Max Lesser has some time ago described Diamond Heart [See
Her Name Was Lola
, Bloomsbury, 2003] and with his permission we borrow from it for the present narrative. ‘Diamond Heart,’ says the brochure, ‘is not a retreat. It is a centre of dynamic calm in which mind and spirit gather energy for the next forward move. On offer are Yoga, Tai Chi, Feng Shui, and Zen disciplines including meditation, gardening, flower arrangement, archery, snooker, and poker. Vegetarian, Kosher, and Halal cuisine. Acupuncture, Reflexology, Aromatherapy, and homeopathic medicine. Tuition in classical Indian music with Hariprasad and Indira Khan. This year we have added writing courses which will be tutored by established novelists, playwrights and poets.’

Diamond Heart has given a new lease of life to the defunct herring port of Port Mackie on the Firth of Moray. The harbour is almost empty, stretching out its arms to the past. The tide comes in, goes out around
Kirsty’s Knowe, Teeny Titties and Deil’s Hurdies. The wind sighs in the grasses. The pebbles rattle in the tidewash, the sea-shapen rocks abide. There are plenty of gulls, shags, and cormorants but no herring. Port Mackie now buzzes with new businesses supplying goods and services to Diamond Heart.

Diamond Heart is not cheap. The one thing its varied clientele have in common is that they can all afford it. There are ageing hippies, youthful rebels, stressed-out executives, ex-husbands and ex-wives, broken-down pop stars, actors between (sometimes for years) engagements, and various unemployed of independent means. Cannabis and cocaine are not compulsory. The Diamond Heart complex is made up of dome-shaped buildings (called
tholoi
in the brochure) overlooking the sea. It has the added attraction of its own myths and legends of which more later.

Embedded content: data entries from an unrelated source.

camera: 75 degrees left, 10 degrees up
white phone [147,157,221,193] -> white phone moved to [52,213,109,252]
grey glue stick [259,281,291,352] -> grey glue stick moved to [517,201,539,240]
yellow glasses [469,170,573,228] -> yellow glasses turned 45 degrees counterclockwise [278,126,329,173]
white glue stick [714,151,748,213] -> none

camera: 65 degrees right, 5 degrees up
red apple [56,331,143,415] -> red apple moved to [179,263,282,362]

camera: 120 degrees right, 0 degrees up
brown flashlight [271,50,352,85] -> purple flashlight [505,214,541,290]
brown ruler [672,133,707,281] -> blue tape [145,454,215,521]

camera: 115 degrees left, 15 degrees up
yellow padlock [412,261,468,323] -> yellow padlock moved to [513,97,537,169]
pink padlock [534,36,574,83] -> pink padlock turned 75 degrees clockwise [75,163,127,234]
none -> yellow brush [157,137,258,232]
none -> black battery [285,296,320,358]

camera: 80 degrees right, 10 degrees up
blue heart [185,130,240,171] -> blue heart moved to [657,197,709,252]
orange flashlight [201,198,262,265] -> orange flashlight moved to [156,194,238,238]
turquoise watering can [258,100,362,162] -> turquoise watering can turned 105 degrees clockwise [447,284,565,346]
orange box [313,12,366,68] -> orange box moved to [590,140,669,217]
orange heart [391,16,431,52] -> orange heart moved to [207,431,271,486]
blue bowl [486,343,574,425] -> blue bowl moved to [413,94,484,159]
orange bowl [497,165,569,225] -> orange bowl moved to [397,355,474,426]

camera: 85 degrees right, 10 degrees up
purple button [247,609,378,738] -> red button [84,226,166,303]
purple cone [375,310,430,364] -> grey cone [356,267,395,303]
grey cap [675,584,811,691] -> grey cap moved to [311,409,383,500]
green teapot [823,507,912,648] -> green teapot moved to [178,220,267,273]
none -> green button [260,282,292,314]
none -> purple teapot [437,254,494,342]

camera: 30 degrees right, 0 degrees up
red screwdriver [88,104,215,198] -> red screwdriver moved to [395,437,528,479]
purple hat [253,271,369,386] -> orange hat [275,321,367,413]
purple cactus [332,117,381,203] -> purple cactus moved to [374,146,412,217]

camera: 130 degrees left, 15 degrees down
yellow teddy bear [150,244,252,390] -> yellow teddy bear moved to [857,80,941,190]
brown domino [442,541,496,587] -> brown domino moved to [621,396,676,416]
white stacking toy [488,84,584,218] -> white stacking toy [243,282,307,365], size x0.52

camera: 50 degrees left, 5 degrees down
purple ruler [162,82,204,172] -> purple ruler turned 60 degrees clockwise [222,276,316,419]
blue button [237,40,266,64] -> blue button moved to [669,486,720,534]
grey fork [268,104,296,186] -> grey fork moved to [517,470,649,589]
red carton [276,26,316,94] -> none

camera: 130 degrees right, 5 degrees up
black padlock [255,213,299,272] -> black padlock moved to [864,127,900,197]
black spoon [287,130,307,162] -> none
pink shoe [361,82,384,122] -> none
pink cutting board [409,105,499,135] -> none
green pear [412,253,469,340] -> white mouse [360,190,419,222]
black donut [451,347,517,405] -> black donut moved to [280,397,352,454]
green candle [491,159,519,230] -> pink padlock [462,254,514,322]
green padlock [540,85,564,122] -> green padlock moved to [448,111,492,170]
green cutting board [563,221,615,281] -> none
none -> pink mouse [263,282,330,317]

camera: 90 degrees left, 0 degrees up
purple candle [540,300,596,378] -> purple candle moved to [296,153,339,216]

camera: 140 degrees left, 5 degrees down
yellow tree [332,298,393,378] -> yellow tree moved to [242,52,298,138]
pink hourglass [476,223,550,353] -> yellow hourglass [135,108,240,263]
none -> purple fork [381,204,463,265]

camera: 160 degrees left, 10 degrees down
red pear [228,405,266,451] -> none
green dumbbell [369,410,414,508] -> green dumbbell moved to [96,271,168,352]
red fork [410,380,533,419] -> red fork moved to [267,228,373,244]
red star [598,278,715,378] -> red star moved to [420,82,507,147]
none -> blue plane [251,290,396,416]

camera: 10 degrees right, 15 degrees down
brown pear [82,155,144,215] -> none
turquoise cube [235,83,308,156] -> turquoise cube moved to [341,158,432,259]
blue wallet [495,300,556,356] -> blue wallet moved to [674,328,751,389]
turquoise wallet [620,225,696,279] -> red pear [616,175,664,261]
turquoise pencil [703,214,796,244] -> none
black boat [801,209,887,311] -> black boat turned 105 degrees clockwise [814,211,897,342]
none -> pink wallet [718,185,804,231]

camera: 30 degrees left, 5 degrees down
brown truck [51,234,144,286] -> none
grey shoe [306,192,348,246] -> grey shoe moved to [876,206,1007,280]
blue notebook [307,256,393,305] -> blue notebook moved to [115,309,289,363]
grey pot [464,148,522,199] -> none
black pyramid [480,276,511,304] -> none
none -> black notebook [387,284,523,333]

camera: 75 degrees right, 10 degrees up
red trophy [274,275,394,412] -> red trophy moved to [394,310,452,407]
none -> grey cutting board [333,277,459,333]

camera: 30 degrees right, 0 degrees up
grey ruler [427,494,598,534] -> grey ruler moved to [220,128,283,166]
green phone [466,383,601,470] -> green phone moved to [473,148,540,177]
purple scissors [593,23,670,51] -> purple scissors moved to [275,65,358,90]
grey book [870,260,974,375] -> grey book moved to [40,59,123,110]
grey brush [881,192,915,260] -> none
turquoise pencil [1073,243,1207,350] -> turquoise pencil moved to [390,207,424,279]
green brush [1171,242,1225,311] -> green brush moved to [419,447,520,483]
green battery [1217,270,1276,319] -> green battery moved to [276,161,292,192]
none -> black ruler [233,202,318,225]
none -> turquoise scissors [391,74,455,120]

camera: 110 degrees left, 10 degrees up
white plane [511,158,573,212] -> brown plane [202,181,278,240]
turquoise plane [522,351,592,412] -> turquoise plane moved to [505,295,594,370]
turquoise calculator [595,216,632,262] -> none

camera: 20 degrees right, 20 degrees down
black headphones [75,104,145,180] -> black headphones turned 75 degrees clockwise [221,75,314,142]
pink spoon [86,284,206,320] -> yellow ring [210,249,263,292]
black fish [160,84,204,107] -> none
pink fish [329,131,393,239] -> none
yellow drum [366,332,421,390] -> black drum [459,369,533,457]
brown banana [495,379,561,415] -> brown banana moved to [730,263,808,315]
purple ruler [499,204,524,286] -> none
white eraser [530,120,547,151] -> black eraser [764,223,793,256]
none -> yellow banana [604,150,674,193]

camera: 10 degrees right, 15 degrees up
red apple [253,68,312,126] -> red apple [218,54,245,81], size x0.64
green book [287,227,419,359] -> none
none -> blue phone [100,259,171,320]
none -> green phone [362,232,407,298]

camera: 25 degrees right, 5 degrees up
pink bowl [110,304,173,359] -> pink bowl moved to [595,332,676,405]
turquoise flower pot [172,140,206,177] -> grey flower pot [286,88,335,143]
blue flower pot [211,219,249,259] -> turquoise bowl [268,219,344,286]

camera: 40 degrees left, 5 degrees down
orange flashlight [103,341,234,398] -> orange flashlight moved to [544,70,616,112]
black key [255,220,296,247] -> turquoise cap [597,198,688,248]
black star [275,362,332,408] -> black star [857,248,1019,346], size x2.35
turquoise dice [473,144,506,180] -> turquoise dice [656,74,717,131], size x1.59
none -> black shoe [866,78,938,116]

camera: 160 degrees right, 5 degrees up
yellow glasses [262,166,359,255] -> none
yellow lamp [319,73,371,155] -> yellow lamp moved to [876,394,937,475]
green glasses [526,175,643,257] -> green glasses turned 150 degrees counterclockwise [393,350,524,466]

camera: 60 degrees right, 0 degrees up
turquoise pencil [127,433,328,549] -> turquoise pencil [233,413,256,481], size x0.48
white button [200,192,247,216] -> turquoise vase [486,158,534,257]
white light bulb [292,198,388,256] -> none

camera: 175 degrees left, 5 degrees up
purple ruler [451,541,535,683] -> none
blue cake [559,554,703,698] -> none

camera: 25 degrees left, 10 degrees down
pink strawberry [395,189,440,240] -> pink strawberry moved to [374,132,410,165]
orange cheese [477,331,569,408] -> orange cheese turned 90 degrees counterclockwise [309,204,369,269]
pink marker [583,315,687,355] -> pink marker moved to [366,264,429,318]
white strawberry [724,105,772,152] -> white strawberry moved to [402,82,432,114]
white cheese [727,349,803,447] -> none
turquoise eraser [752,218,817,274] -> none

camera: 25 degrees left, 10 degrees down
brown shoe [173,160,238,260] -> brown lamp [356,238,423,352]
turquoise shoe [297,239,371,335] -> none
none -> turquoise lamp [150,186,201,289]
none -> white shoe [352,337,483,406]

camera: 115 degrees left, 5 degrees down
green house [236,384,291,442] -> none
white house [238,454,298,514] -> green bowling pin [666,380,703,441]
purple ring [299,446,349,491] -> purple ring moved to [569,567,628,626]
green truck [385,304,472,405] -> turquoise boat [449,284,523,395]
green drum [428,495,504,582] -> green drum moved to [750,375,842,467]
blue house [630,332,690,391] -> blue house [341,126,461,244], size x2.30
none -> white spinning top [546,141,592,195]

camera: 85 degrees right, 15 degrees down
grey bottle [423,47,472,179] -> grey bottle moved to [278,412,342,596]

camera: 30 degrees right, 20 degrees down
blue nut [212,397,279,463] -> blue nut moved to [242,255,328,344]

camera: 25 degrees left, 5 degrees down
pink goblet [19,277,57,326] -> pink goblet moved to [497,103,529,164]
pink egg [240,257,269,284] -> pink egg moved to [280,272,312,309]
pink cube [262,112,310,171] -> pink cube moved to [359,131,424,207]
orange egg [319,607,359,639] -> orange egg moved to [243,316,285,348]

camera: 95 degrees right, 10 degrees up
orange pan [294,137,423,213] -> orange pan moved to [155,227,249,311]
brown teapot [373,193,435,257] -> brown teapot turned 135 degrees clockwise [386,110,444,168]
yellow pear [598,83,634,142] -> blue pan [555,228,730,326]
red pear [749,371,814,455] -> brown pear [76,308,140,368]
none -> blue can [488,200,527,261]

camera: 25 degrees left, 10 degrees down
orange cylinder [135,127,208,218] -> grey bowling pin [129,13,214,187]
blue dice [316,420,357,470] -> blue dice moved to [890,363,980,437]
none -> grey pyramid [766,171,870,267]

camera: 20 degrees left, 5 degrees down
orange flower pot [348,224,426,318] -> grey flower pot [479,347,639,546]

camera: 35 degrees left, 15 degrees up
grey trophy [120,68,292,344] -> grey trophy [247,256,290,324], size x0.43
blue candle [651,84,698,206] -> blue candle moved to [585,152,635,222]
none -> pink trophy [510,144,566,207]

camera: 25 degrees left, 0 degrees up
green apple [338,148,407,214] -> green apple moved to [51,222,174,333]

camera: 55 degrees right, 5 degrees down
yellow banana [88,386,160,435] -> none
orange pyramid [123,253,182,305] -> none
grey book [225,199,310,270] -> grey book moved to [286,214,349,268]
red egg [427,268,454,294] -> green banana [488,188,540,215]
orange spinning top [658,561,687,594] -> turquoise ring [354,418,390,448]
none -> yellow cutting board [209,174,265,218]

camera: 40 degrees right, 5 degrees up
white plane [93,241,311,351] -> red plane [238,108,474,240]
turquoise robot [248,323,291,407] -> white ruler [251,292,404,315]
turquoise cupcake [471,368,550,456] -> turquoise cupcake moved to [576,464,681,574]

There were nine people in my group: four men and five women. Three of the women were chronic course-takers with hopeful smiles and it’s-so-nice-to-be-here expressions. The fourth looked dead serious and probably had two or three unpublished novels in her rucksack. The fifth was Constanze Webber. Two of the men looked like course-takers to me and the other two looked serious.